Quando nasci, minha família me vestiu de branco, me entregou nas mãos de um padre e ele me molhou com água benta. Eu estava batizada, como todo católico deve ser. Nos anos seguintes, frequentei as missas, aprendi a rezar o “Pai Nosso”, assim como aprendi a usar vestido. Todos me diziam como eu ficava linda de tiara cor de rosa, mesmo que ela me incomodasse para brincar às vezes.

Aos cinco anos me matricularam nas aulas de ballet, eu amava dançar e  vestir roupas que me deixavam parecida com as princesas da Disney, porque elas eram o padrão de beleza no qual eu me espelhava. Entretanto, eu não me sentia confortável na companhia das outras bailarinas; elas eram mais magras, não comiam “porcaria” e tinham coisas caras que eu não poderia comprar. Era como se eu não pertencesse àquele lugar, mesmo que eu fosse apaixonada pela dança. Aos oito anos parei de fazer ballet.

Como bolsista numa escola particular, notei como essa mesma forma de tratamento se repetia. A “adesão social”, como chamada por Durkheim, não era completa, uma vez que os pais das outras crianças eram os donos das empresas e elas passavam as férias nos Estados Unidos ou na Europa, enquanto o meu pai era “só um empregado”. Muitas vezes pensei em alisar os cabelos para me parecer um pouco mais com as meninas da sala.

§ **Instruções**:
- A) Reescreva em forma de lista, de modo mais breve e mantendo os fatos principais, o parágrafo do texto selecionado que começa com "Aos cinco anos me matricularam".
- B) Qual conceito atribuído a Durkheim é mencionado no texto selecionado?

§ **Dados para análise**:

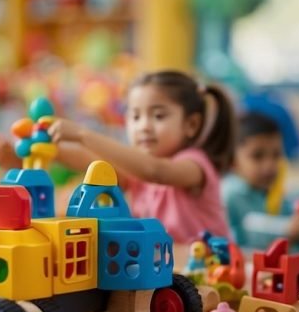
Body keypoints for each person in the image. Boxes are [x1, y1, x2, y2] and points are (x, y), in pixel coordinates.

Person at [50, 70, 234, 244]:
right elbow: (95, 163)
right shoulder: (137, 168)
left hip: (207, 270)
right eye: (135, 116)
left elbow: (155, 171)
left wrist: (83, 134)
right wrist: (51, 148)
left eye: (158, 116)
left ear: (191, 124)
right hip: (163, 269)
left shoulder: (194, 164)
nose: (144, 126)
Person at [222, 112, 299, 249]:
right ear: (232, 159)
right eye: (257, 156)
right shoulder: (230, 193)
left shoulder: (272, 191)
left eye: (276, 155)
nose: (269, 165)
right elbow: (236, 241)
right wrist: (286, 231)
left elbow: (292, 228)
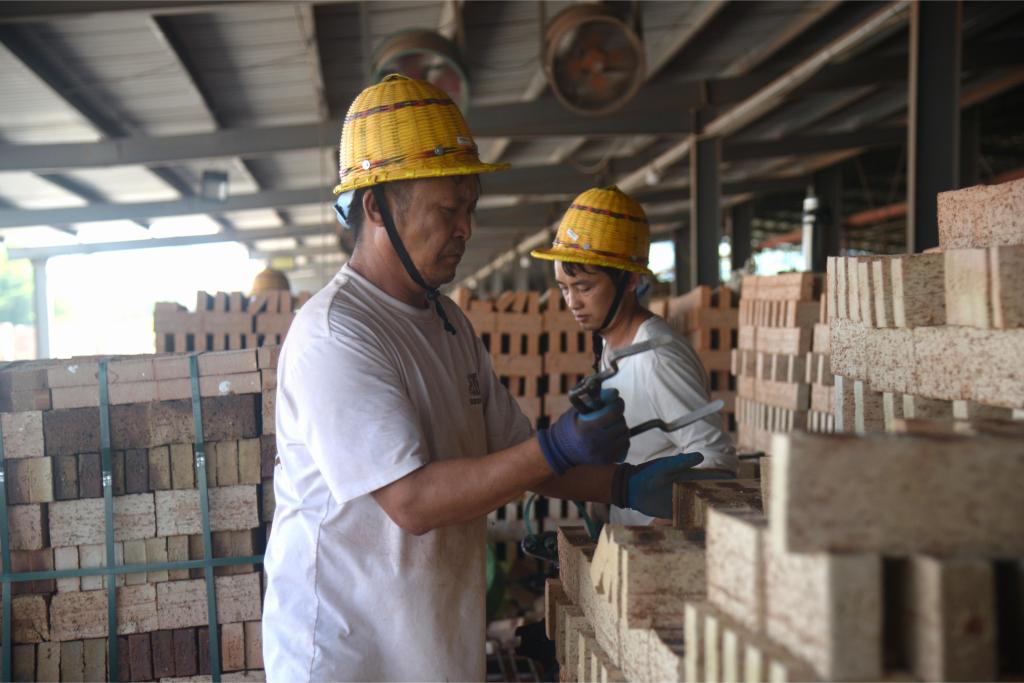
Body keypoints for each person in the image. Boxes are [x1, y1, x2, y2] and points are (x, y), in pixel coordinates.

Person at [261, 76, 709, 681]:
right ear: (376, 207)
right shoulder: (337, 334)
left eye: (470, 209)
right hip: (350, 653)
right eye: (449, 210)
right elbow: (412, 501)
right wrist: (558, 446)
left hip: (433, 639)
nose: (466, 229)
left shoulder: (448, 323)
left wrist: (621, 485)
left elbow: (514, 456)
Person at [531, 186, 738, 526]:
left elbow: (717, 464)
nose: (573, 303)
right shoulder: (611, 346)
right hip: (628, 540)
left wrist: (655, 540)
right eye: (564, 288)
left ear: (629, 280)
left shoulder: (657, 358)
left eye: (585, 287)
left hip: (656, 549)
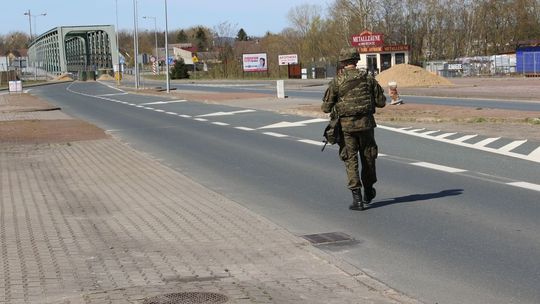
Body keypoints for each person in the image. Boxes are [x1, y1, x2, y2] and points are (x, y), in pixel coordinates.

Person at [321, 47, 387, 210]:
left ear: (342, 63)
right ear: (356, 61)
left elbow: (326, 107)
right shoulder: (368, 78)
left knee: (351, 160)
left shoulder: (337, 81)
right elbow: (381, 102)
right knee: (368, 157)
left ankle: (357, 199)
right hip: (366, 125)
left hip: (346, 128)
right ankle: (369, 190)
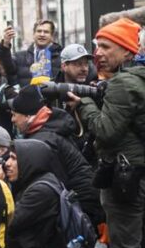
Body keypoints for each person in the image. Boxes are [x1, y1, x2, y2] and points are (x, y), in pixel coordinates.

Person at [68, 17, 145, 248]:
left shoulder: (123, 84)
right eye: (97, 46)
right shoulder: (138, 78)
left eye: (105, 47)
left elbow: (106, 131)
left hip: (128, 178)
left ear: (127, 50)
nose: (97, 53)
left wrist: (85, 103)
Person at [0, 138, 100, 248]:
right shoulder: (41, 180)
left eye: (14, 158)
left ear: (30, 161)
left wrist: (0, 185)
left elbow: (9, 222)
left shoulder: (40, 191)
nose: (7, 163)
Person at [9, 85, 104, 229]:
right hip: (80, 200)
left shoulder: (44, 141)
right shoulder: (50, 127)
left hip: (80, 205)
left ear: (28, 116)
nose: (12, 119)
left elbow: (54, 184)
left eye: (15, 114)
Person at [2, 20, 63, 87]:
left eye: (46, 32)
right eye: (39, 31)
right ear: (34, 34)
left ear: (52, 36)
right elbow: (6, 69)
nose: (42, 35)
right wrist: (5, 45)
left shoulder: (61, 57)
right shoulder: (20, 57)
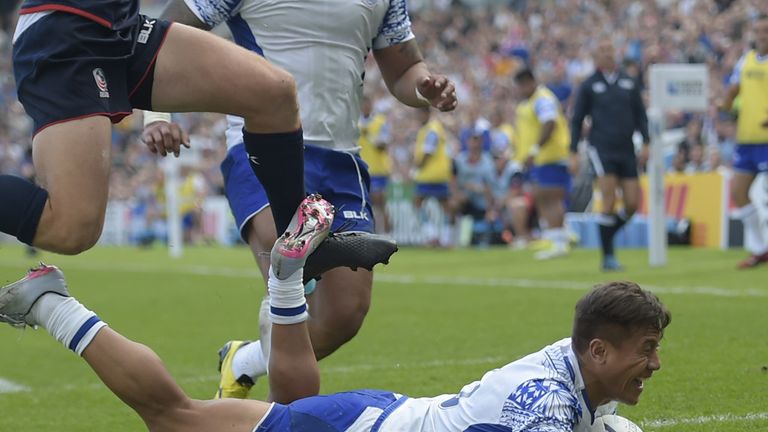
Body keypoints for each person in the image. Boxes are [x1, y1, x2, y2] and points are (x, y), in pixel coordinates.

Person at [0, 222, 671, 430]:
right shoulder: (548, 409)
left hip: (381, 416)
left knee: (288, 407)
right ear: (599, 349)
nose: (656, 364)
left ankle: (289, 286)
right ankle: (52, 303)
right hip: (360, 428)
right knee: (173, 416)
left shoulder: (575, 374)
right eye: (646, 350)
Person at [143, 0, 457, 399]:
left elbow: (404, 69)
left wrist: (425, 86)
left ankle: (244, 362)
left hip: (342, 158)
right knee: (291, 260)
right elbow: (163, 33)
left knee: (344, 314)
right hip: (262, 142)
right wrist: (156, 116)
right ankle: (283, 421)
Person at [2, 0, 308, 260]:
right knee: (71, 230)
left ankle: (297, 243)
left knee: (274, 93)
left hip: (121, 26)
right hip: (65, 30)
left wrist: (156, 116)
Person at [569, 39, 649, 271]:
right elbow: (576, 120)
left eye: (609, 50)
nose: (606, 54)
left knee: (633, 203)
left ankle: (609, 232)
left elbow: (640, 115)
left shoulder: (628, 82)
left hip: (626, 148)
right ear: (595, 56)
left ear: (616, 53)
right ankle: (608, 256)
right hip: (601, 148)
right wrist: (573, 151)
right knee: (609, 199)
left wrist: (646, 142)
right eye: (601, 51)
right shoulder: (589, 85)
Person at [721, 14, 768, 269]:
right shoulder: (746, 60)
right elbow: (733, 88)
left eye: (766, 30)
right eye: (759, 31)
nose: (762, 35)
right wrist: (725, 105)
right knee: (739, 193)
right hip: (747, 138)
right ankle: (761, 249)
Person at [513, 68, 572, 260]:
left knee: (551, 197)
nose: (520, 90)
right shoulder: (531, 102)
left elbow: (550, 122)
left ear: (529, 82)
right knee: (542, 197)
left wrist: (535, 149)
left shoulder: (542, 98)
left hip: (551, 156)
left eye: (521, 86)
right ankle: (555, 239)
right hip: (542, 159)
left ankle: (560, 242)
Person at [413, 107, 454, 247]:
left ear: (426, 113)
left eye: (420, 113)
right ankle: (446, 237)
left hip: (430, 174)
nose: (418, 116)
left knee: (418, 201)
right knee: (445, 205)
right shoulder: (431, 128)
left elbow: (428, 151)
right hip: (439, 173)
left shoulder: (432, 129)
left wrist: (417, 165)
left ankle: (432, 235)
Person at [359, 95, 393, 234]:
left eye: (368, 104)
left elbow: (384, 144)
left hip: (378, 168)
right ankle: (371, 233)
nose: (366, 107)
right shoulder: (356, 123)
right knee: (366, 204)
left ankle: (388, 233)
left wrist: (370, 137)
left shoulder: (380, 122)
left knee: (379, 202)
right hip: (362, 168)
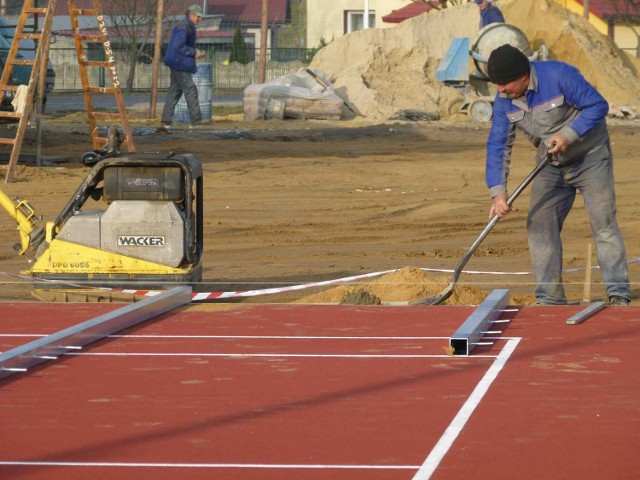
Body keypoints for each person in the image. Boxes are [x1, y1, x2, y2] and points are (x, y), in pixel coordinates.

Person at [483, 44, 631, 306]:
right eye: (497, 84)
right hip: (550, 164)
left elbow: (598, 106)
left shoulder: (560, 76)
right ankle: (549, 299)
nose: (500, 90)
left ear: (524, 76)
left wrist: (568, 135)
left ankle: (618, 293)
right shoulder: (505, 101)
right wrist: (498, 192)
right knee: (539, 224)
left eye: (505, 83)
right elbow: (498, 144)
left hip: (590, 158)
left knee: (603, 222)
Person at [160, 4, 206, 131]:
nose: (200, 19)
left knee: (175, 91)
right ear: (191, 15)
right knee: (190, 89)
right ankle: (196, 121)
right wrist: (194, 53)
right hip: (179, 63)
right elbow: (178, 46)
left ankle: (166, 120)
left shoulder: (187, 25)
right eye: (198, 16)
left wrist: (194, 52)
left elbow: (180, 46)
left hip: (176, 62)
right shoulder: (184, 26)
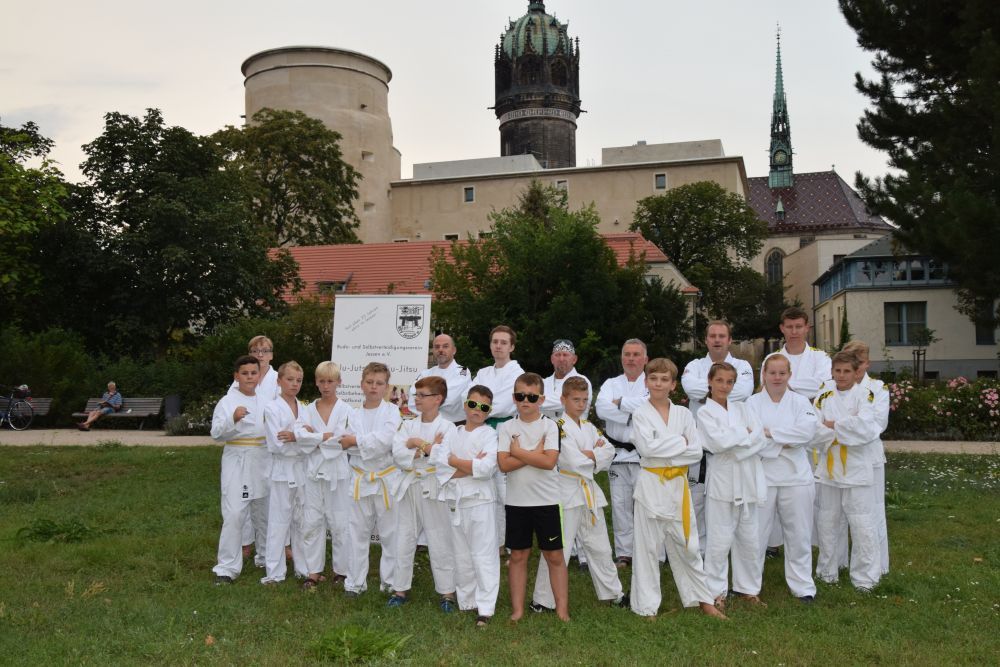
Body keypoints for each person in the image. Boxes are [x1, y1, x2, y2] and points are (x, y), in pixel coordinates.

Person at [628, 358, 725, 619]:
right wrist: (680, 442)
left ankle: (703, 599)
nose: (658, 384)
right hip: (651, 485)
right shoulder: (640, 413)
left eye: (664, 379)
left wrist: (666, 445)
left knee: (689, 545)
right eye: (653, 378)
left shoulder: (684, 414)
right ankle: (646, 606)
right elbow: (647, 449)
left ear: (673, 385)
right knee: (648, 548)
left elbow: (696, 452)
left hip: (678, 487)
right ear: (646, 382)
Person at [531, 377, 625, 610]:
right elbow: (572, 461)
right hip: (565, 492)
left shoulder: (590, 427)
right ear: (563, 400)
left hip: (589, 491)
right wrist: (594, 453)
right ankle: (543, 600)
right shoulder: (557, 427)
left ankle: (614, 593)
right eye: (576, 400)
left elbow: (609, 451)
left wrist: (590, 454)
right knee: (558, 549)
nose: (581, 404)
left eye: (584, 400)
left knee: (600, 546)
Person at [745, 354, 818, 602]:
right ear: (763, 374)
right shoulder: (751, 403)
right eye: (772, 373)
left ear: (789, 375)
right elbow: (751, 439)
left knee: (799, 534)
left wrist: (770, 434)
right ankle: (749, 586)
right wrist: (785, 442)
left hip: (796, 477)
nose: (777, 378)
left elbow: (806, 433)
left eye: (782, 373)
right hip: (762, 476)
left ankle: (803, 587)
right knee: (756, 535)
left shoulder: (800, 402)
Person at [760, 307, 831, 557]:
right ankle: (773, 542)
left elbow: (822, 386)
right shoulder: (773, 358)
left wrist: (787, 386)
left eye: (798, 326)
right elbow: (767, 389)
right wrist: (799, 389)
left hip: (810, 424)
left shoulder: (820, 357)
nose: (794, 331)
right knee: (774, 487)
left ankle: (810, 540)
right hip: (777, 424)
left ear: (807, 328)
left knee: (809, 490)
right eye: (789, 327)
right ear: (782, 328)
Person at [498, 372, 568, 622]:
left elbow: (549, 462)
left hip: (546, 501)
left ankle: (562, 610)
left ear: (542, 399)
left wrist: (517, 452)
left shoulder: (550, 426)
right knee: (518, 556)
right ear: (514, 398)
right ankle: (517, 610)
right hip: (517, 502)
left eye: (531, 396)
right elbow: (503, 465)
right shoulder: (506, 427)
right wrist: (534, 453)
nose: (525, 401)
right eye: (520, 396)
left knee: (554, 556)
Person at [697, 362, 768, 609]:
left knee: (749, 537)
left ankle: (748, 588)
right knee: (719, 539)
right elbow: (717, 443)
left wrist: (737, 439)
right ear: (710, 381)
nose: (724, 386)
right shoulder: (704, 413)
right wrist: (744, 434)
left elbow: (760, 439)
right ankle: (715, 592)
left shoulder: (743, 408)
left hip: (747, 479)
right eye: (719, 380)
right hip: (722, 480)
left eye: (729, 382)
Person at [681, 320, 754, 554]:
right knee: (696, 500)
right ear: (706, 340)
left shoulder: (742, 365)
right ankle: (698, 550)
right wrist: (721, 391)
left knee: (729, 501)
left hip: (732, 448)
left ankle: (724, 548)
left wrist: (709, 391)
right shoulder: (694, 365)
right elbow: (689, 389)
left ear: (729, 340)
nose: (717, 340)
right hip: (700, 447)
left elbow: (744, 391)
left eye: (722, 336)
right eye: (712, 336)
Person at [430, 385, 501, 627]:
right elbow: (440, 466)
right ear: (465, 405)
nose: (476, 410)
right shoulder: (453, 432)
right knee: (461, 554)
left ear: (489, 411)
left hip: (480, 500)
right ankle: (467, 600)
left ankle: (485, 607)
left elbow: (486, 468)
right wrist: (468, 465)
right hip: (455, 501)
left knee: (483, 555)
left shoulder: (490, 435)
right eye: (472, 404)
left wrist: (454, 461)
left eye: (483, 407)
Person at [812, 351, 882, 592]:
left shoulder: (865, 394)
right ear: (832, 371)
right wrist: (844, 426)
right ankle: (827, 572)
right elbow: (814, 428)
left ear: (856, 372)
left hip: (856, 467)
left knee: (862, 523)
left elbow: (866, 429)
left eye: (847, 371)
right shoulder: (824, 394)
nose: (841, 375)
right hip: (830, 467)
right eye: (837, 371)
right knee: (827, 521)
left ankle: (865, 578)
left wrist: (833, 425)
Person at [390, 376, 458, 610]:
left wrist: (416, 444)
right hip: (410, 484)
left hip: (434, 486)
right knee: (404, 537)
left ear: (438, 399)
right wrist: (426, 448)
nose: (416, 399)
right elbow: (397, 454)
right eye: (416, 395)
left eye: (422, 395)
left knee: (439, 538)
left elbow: (444, 457)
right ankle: (399, 589)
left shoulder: (448, 427)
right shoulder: (408, 424)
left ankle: (447, 593)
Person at [339, 362, 403, 598]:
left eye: (379, 383)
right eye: (369, 382)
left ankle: (390, 582)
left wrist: (356, 441)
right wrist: (358, 443)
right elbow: (345, 443)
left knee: (390, 533)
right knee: (356, 533)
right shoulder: (352, 414)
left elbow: (386, 441)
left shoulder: (392, 412)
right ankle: (355, 583)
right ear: (361, 384)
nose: (374, 387)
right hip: (360, 478)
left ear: (386, 387)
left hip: (386, 479)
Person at [210, 355, 271, 584]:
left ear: (259, 375)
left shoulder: (267, 401)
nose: (249, 377)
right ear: (236, 376)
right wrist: (233, 419)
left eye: (253, 373)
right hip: (237, 459)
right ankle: (227, 567)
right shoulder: (227, 402)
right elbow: (216, 433)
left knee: (264, 513)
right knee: (235, 513)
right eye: (245, 373)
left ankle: (266, 558)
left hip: (263, 459)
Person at [261, 361, 321, 585]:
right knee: (279, 521)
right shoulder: (271, 408)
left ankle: (303, 569)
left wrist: (296, 437)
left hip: (302, 469)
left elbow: (313, 440)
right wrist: (303, 438)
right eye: (290, 379)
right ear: (279, 381)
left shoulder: (304, 408)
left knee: (302, 520)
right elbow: (277, 444)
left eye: (299, 380)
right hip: (282, 470)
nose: (295, 384)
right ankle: (274, 572)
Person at [595, 338, 649, 568]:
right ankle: (624, 553)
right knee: (620, 505)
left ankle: (651, 551)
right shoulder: (611, 383)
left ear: (645, 359)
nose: (631, 359)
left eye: (636, 354)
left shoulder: (652, 382)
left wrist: (620, 403)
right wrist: (631, 414)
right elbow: (601, 408)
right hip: (618, 452)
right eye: (627, 354)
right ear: (622, 357)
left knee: (646, 505)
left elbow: (651, 406)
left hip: (644, 453)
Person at [471, 325, 525, 545]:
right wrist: (479, 408)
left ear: (511, 347)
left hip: (505, 431)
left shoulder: (517, 374)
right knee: (486, 487)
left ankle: (512, 542)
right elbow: (471, 398)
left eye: (504, 342)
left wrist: (480, 409)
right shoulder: (483, 373)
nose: (499, 346)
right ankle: (495, 540)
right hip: (483, 432)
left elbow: (503, 404)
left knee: (505, 492)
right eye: (495, 342)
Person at [301, 361, 353, 588]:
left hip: (338, 474)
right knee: (312, 521)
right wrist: (324, 437)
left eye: (330, 381)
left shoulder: (347, 410)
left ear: (339, 382)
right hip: (313, 473)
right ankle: (313, 571)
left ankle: (341, 571)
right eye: (322, 381)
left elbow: (342, 441)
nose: (326, 386)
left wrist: (315, 437)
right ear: (316, 382)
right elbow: (301, 439)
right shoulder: (308, 410)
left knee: (340, 522)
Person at [841, 340, 891, 575]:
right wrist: (851, 423)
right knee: (836, 514)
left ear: (867, 363)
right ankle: (839, 563)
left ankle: (877, 564)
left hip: (869, 458)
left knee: (872, 511)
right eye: (850, 362)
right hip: (838, 458)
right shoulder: (834, 387)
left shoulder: (877, 388)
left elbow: (876, 425)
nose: (855, 367)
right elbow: (825, 422)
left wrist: (843, 425)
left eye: (858, 363)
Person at [408, 334, 472, 424]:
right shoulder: (425, 373)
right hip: (427, 423)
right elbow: (412, 399)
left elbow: (451, 398)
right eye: (437, 347)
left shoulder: (463, 371)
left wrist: (424, 400)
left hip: (455, 424)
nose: (440, 350)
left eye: (445, 346)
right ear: (433, 351)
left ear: (454, 350)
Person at [540, 339, 592, 420]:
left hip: (573, 428)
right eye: (557, 355)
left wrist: (534, 399)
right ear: (552, 359)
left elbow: (565, 403)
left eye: (565, 355)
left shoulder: (582, 381)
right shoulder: (543, 382)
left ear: (574, 359)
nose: (561, 359)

§ **Respostas**:
- A)
- Aos cinco anos, começou a fazer aulas de ballet.
- Amava dançar e usar roupas que lembravam as princesas da Disney, seu padrão de beleza.
- Não se sentia à vontade entre as outras bailarinas, que eram mais magras, não comiam "porcaria" e tinham coisas caras.
- Sentia que não pertencia àquele lugar, apesar da paixão pela dança.
- Aos oito anos, parou de fazer ballet.

- B) A "adesão social".